This is the second in the Newfoundland series. Scroll down to find Part 1, Gros Morne.
On a lonely highway in a tempest on Newfoundland’s remote Northern Peninsula, we finally spotted our first moose. Luckily, before moose met grill, the big bull stepped off the road into the ditch and I was able to keep the rig down the centerline, avoiding the frigid Gulf of St. Lawrence to our left and a frightfully deep fen to our right.
We had set out that morning from Gros Morne National Park, 350 km south ‘up’ the coast. The night before had been clear and 7 degrees. By early morning it was rain and 17. This was the muggy aftermath of Hurricane Irma, which long after devastating Key West, was now bringing high winds and warm rain to remote—and distinctly non-tropical—Newfoundland.
L’Anse aux Meadows is located on the remote west coast of Newfoundland.
We were bound for L’Anse aux Meadows, on the extreme tip of northwest Newfoundland where lie the remains of North America’s oldest European settlement. It was October so, although we arrived before 5 p.m., twilight was nigh as we settled in at the Viking RV Park. We were the only campers. The office was closed. In the morning I deposited cash in the “off-season/$25 per night” bucket by the abandoned office and drove the remaining few km to the National Historic Site.
One of the advantages to a late fall motorhome trip is that, with darkness extant by suppertime, it’s early to bed—and early to rise. (The healthy wealthy and wise part I won’t comment on.) So, uncharacteristically, we arrived at L’Anse aux Meadows first thing in the morning, just as the park gates were being unlocked.
“…Both are horrible!” said the Leif look-alike…”
Leif Ericsson, a Norse explorer, together with his small group of intrepid fellow Viking seafarers, landed here around 1000 AD. They strategically chose this spot near the Straight of Belle Isle, within sight of Labrador. They called the place Vinland, the land where wild grapes grow. Setting up a sturdy encampment of turf-walled buildings, they explored for hardwood lumber, iron ore and arable land.

§ Required action: Quote the passage of the Newfoundland travel piece that opens with the words containing "L’Anse aux Meadows is" and closes with "National Historic Site.", word for word.

§ Information:
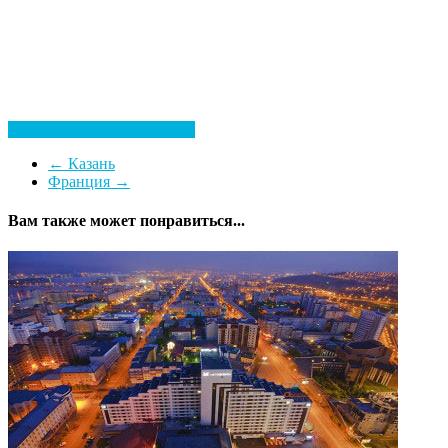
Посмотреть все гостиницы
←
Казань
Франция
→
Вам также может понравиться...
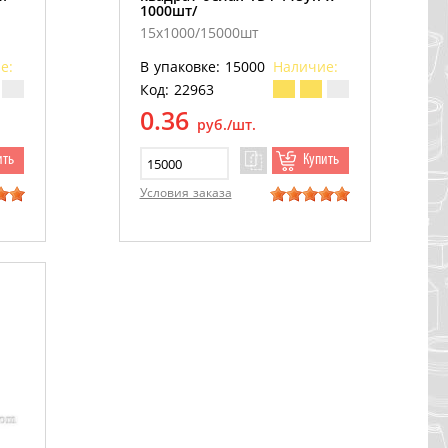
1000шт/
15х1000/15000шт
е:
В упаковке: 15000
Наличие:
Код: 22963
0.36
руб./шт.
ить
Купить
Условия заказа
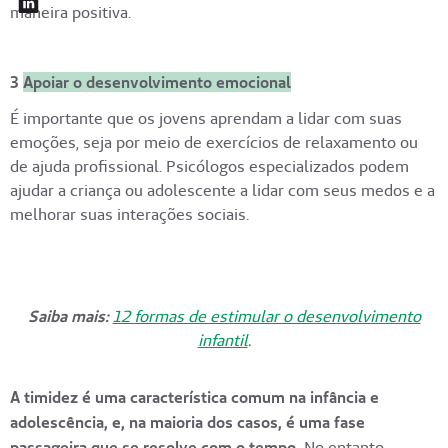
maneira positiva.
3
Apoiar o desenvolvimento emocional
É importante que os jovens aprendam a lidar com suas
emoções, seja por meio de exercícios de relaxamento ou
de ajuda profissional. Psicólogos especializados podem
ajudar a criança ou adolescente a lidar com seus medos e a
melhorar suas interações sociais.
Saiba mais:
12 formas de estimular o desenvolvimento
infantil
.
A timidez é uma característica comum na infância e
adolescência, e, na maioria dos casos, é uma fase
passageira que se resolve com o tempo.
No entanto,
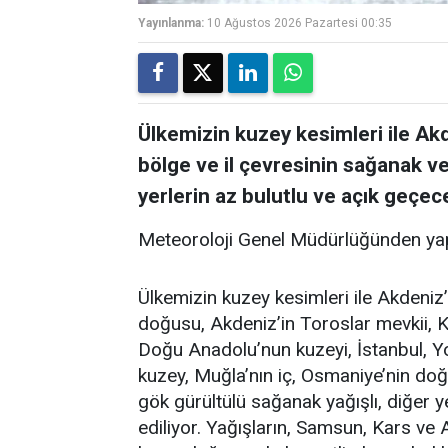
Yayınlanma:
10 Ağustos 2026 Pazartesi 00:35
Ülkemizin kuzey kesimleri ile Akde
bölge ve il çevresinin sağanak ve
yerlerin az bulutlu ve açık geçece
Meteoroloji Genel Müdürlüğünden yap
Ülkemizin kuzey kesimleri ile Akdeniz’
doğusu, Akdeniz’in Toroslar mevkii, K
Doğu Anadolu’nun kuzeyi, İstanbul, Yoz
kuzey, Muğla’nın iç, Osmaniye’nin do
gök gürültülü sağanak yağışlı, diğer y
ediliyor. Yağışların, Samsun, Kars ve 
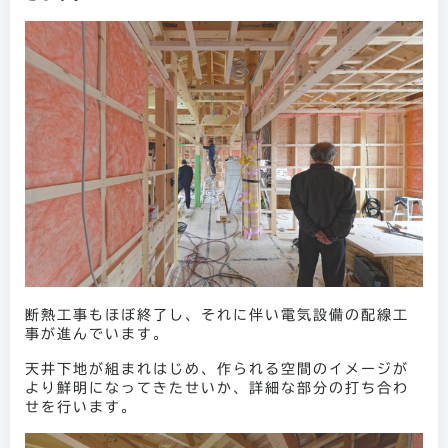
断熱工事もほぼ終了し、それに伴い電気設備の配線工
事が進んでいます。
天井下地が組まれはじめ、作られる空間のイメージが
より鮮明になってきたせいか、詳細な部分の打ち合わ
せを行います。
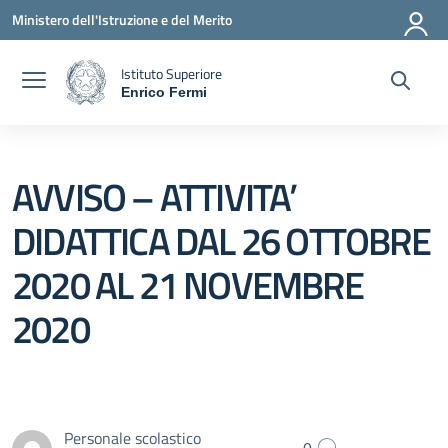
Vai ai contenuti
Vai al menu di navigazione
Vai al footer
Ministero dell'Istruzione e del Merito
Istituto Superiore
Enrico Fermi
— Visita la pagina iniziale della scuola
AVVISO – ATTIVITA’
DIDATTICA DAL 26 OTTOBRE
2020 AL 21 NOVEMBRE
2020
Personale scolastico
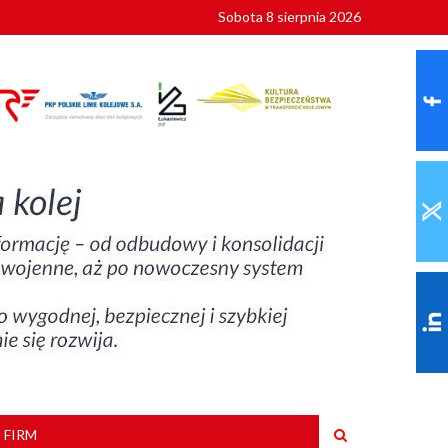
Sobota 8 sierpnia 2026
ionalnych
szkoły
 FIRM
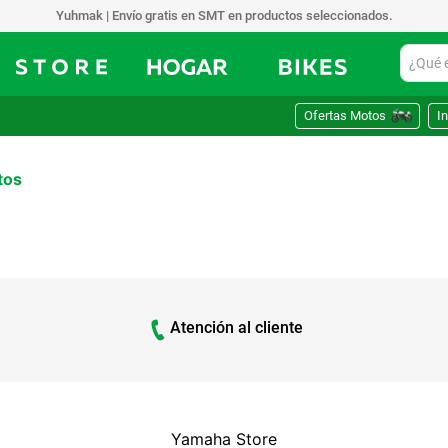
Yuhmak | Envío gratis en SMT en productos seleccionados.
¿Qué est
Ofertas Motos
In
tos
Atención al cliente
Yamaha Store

§ Written response:
L’Anse aux Meadows is located on the remote west coast of Newfoundland.
We were bound for L’Anse aux Meadows, on the extreme tip of northwest Newfoundland where lie the remains of North America’s oldest European settlement. It was October so, although we arrived before 5 p.m., twilight was nigh as we settled in at the Viking RV Park. We were the only campers. The office was closed. In the morning I deposited cash in the “off-season/$25 per night” bucket by the abandoned office and drove the remaining few km to the National Historic Site.